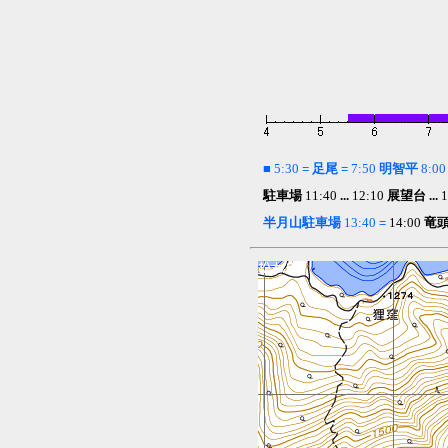
■
5:30
= 足尾 =
7:50
明智平
8:0
駐車場
11:40
...
12:10
展望台 ...
1
半月山駐車場
13:40
=
14:00
竜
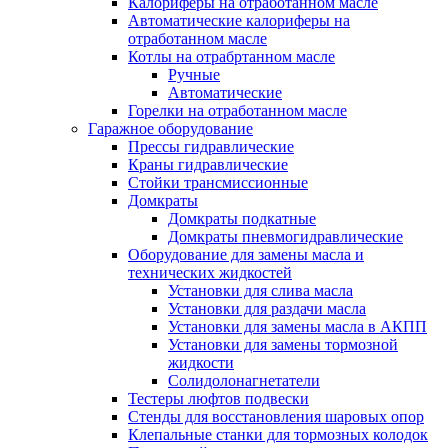
Калориферы на отработанном масле
Автоматические калориферы на
отработанном масле
Котлы на отрабртанном масле
Ручные
Автоматические
Горелки на отработанном масле
Гаражное оборудование
Прессы гидравлические
Краны гидравлические
Стойки трансмиссионные
Домкраты
Домкраты подкатные
Домкраты пневмогидравлические
Оборудование для замены масла и
технических жидкостей
Установки для слива масла
Установки для раздачи масла
Установки для замены масла в АКПП
Установки для замены тормозной
жидкости
Солидолонагнетатели
Тестеры люфтов подвески
Стенды для восстановления шаровых опор
Клепальные станки для тормозных колодок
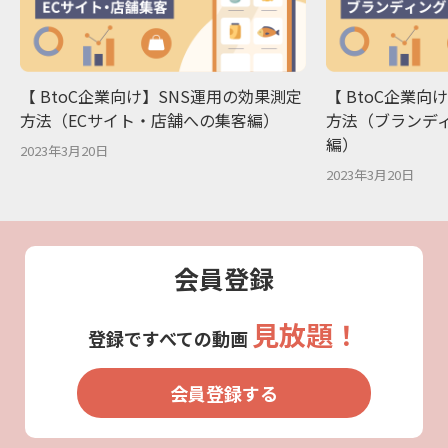
【 BtoC企業向け】SNS運用の効果測定
【 BtoC企業向
方法（ECサイト・店舗への集客編）
方法（ブランデ
編）
2023年3月20日
2023年3月20日
会員登録
見放題！
登録ですべての動画
会員登録する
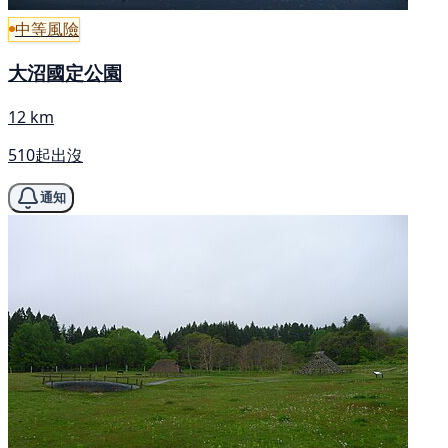
中等風險
大沼國定公園
12 km
510起出沒
通知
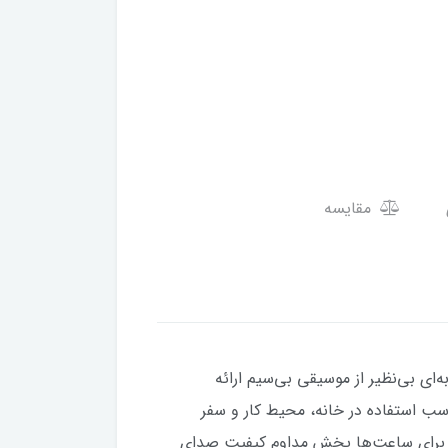
مقایسه
 و قابلیت حمل آسان، تجربه‌ای بی‌نظیر از موسیقی بی‌سیم ارائه
 موسیقی را فراهم می‌کند و مناسب استفاده در خانه، محیط کار و سفر
م از طریق Bluetoothپشتیبانی از کارت حافظه MicroSD و USBباتری با دوام برای ساعت‌ها پخش مداوم کیفیت صدای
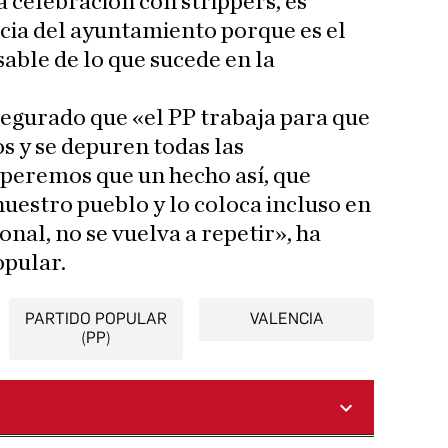
 celebración con strippers, es
cia del ayuntamiento porque es el
able de lo que sucede en la
segurado que «el PP trabaja para que
s y se depuren todas las
speremos que un hecho así, que
estro pueblo y lo coloca incluso en
onal, no se vuelva a repetir», ha
opular.
PARTIDO POPULAR
VALENCIA
(PP)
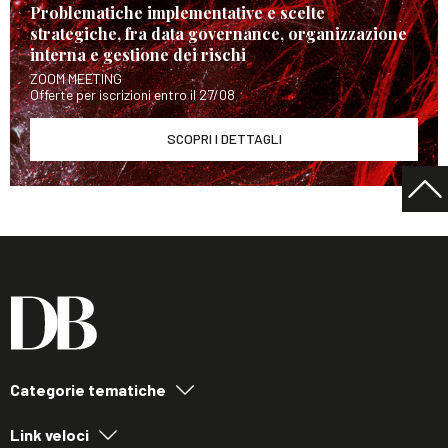
Problematiche implementative e scelte
strategiche, fra data governance, organizzazione
interna e gestione dei rischi
ZOOM MEETING
Offerte per iscrizioni entro il 27/08
SCOPRI I DETTAGLI
Categorie tematiche
Link veloci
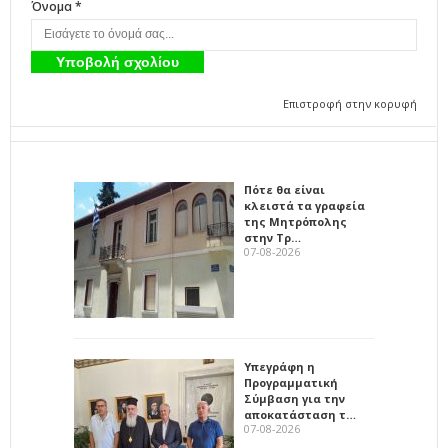
Όνομα *
Επιστροφή στην κορυφή
Πότε θα είναι
κλειστά τα γραφεία
της Μητρόπολης
στην Τρ…
07-08-2026
Υπεγράφη η
Προγραμματική
Σύμβαση για την
αποκατάσταση τ…
07-08-2026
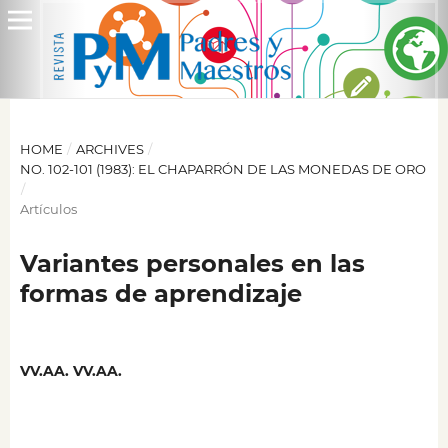
HOME
/
ARCHIVES
/
NO. 102-101 (1983): EL CHAPARRÓN DE LAS MONEDAS DE ORO
/
Artículos
Variantes personales en las
formas de aprendizaje
VV.AA. VV.AA.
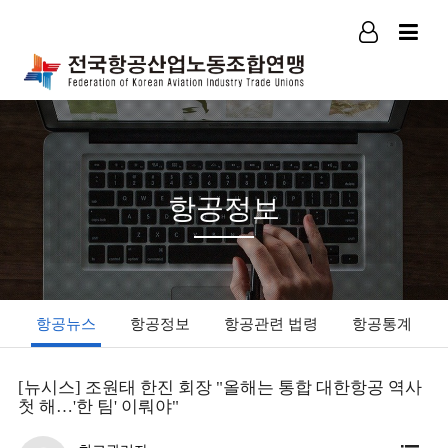
로그인
회원가입
항공정보
항공뉴스
항공정보
항공관련 법령
항공통계
[뉴시스] 조원태 한진 회장 "올해는 통합 대한항공 역사
첫 해…'한 팀' 이뤄야"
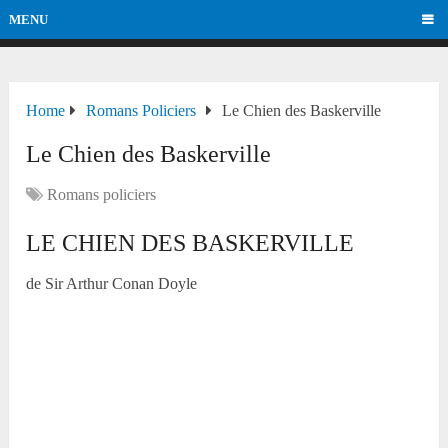
MENU
Home
Romans Policiers
Le Chien des Baskerville
Le Chien des Baskerville
Romans policiers
LE CHIEN DES BASKERVILLE
de Sir Arthur Conan Doyle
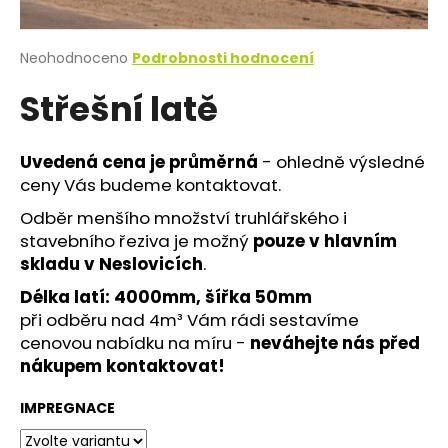
a
j
Průměrné
Neohodnoceno
Podrobnosti hodnocení
í
hodnocení
Střešní latě
produktu
t
je
?
0,0
z
Uvedená cena je průměrná
- ohledně výsledné
5
ceny Vás budeme kontaktovat.
hvězdiček.
Odběr menšího množství truhlářského i
HLEDAT
stavebního řeziva je možný
pouze v hlavním
skladu v Neslovicích
.
Délka latí: 4000mm, šířka 50mm
D
při odběru nad 4m³ Vám rádi sestavíme
o
cenovou nabídku na míru -
neváhejte nás před
p
nákupem kontaktovat!
o
r
IMPREGNACE
u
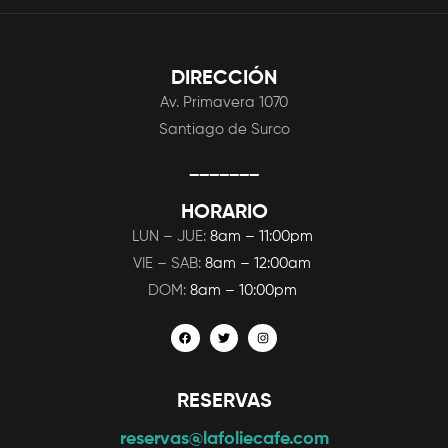
DIRECCIÓN
Av. Primavera 1070
Santiago de Surco
_______
HORARIO
LUN – JUE:
8am – 11:00pm
VIE – SAB:
8am – 12:00am
DOM:
8am – 10:00pm
RESERVAS
reservas@lafoliecafe.com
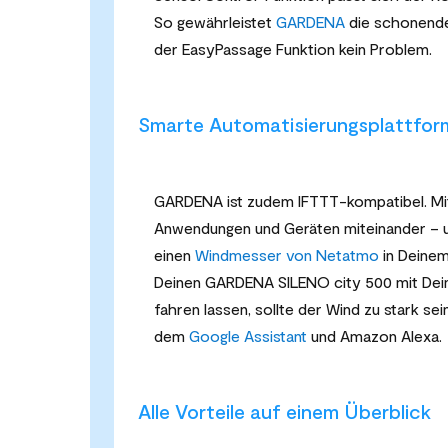
So gewährleistet
GARDENA
die schonende
der EasyPassage Funktion kein Problem.
Smarte Automatisierungsplattform
GARDENA ist zudem IFTTT-kompatibel. Mit 
Anwendungen und Geräten miteinander – und
einen
Windmesser von Netatmo
in Deinem 
Deinen GARDENA SILENO city 500 mit Dein
fahren lassen, sollte der Wind zu stark s
dem
Google Assistant
und Amazon Alexa.
Alle Vorteile auf einem Überblick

(Directions): The material above holds pictures; leave them out and set down exactly the lines from the line with "Установки для раздачи масла" to the line with "موسیقی را فراهم", both included.

(Exercise response):
Установки для раздачи масла
Установки для замены масла в АКПП
Установки для замены тормозной
жидкости
Солидолонагнетатели
Тестеры люфтов подвески
Стенды для восстановления шаровых опор
Клепальные станки для тормозных колодок
【 BtoC企業向け】SNS運用の効果測定
【 BtoC企業向
方法（ECサイト・店舗への集客編）
方法（ブランデ
編）
2023年3月20日
2023年3月20日
会員登録
見放題！
登録ですべての動画
会員登録する
中等風險
大沼國定公園
12 km
510起出沒
通知
مقایسه
 و قابلیت حمل آسان، تجربه‌ای بی‌نظیر از موسیقی بی‌سیم ارائه
 موسیقی را فراهم می‌کند و مناسب استفاده در خانه، محیط کار و سفر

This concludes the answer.